Five minutes later, when Byrd politely opened the door and woke me up, I felt more refreshed than I had after some full nights in luxury hotels. And was wondering where I might find an extra $189,000 laying around.

Grounding yourself to the earth in the comfort of your own bed

“Did you notice anything?” Byrd asked. I told him I felt like I was one with the Vividus. That I’d felt completely weightless and weighted at the same time, in a sort of neutral existence that was completely calm.

“Ah ha. You’re familiar with the concept of grounding, right?” he continued, explaining briefly about the idea of the human body’s electronically conducive contact with the earth, relieving stress, tension, and medical problems. “I didn’t know if I believed it, because we had people come in here and some would actually be cognizant of the effects of grounding. But it’s not a tangible thing that you can reach out and touch per se, so I kind of stayed away from mentioning it.”

He handed me an article on thick bond paper from the Journal of Environmental and Public Health.

“But what we found out was, for people that are experiencing some form of distress, they’re more in tune with the effects of grounding. If they’re carrying that extra charge, they get into a bed that grounds them and it pulls that out,” he continued. “They can actually feel that. Some people explain it as a bit of a tingling feeling. Other people just describe it as an added sense of relaxation. But these beds are actually built with the ability to ground your free radicals, you know, and what is it that does that? Primarily it’s the flax.”

We thumbed through the article, titled “Earthing: Health Implications of Reconnecting the Human Body to the Earth’s Surface Electrons,” which essentially found that in a placebo-controlled study, test subjects put in beds like the Vividus (though not the Vividus itself) 100 percent said they woke up feeling better rested, versus 13 percent for control. Nearly all took less time to fall asleep, had better quality sleep, and awoke with fewer joint pains. The control group didn’t inch much above 13 percent.

The point is, there’s some science behind what a $189,000 bed can do. Whether or not that’s worth the price tag, however, has a lot to do with how much money you can spend.

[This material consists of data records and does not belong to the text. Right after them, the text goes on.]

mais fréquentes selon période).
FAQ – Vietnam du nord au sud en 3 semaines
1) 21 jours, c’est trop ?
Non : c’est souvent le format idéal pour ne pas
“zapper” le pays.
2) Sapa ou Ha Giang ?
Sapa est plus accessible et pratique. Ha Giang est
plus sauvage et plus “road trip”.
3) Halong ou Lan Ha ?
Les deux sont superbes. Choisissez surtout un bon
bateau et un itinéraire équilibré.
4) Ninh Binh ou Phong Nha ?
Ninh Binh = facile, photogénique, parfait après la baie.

Who’s actually buying these things?

“It’s not just billionaires buying these things,” Byrd said. He told me of a chiropractor and his wife who’d bought two of them, one for each person. Regent Cruise Lines also purchased one for a forthcoming 4,500-square-foot suite. Some luxury hotels also bought a Vividus. “It’s not the real flashy people. It’s not about, what are they going to thing down at the club when they hear I got this. It tends to be people that are more intrinsically motivated.”

He also mentioned a couple of A-list musicians who allegedly travel with them. Later, he called me to tell me he’d met with a wealthy Saudi who was interested in buying a Vividus. It takes all kinds.

Magical as the Vividus was, my old pillow-top Serta still felt pretty good when I got home. Though I would never turn down another chance to nap in the world’s most expensive bed, it’s not something I’d take out a second mortgage to do. That said, if $189,000 to me was a week’s worth of work, it’s definitely a solid investment. Like everything in life, value is relative.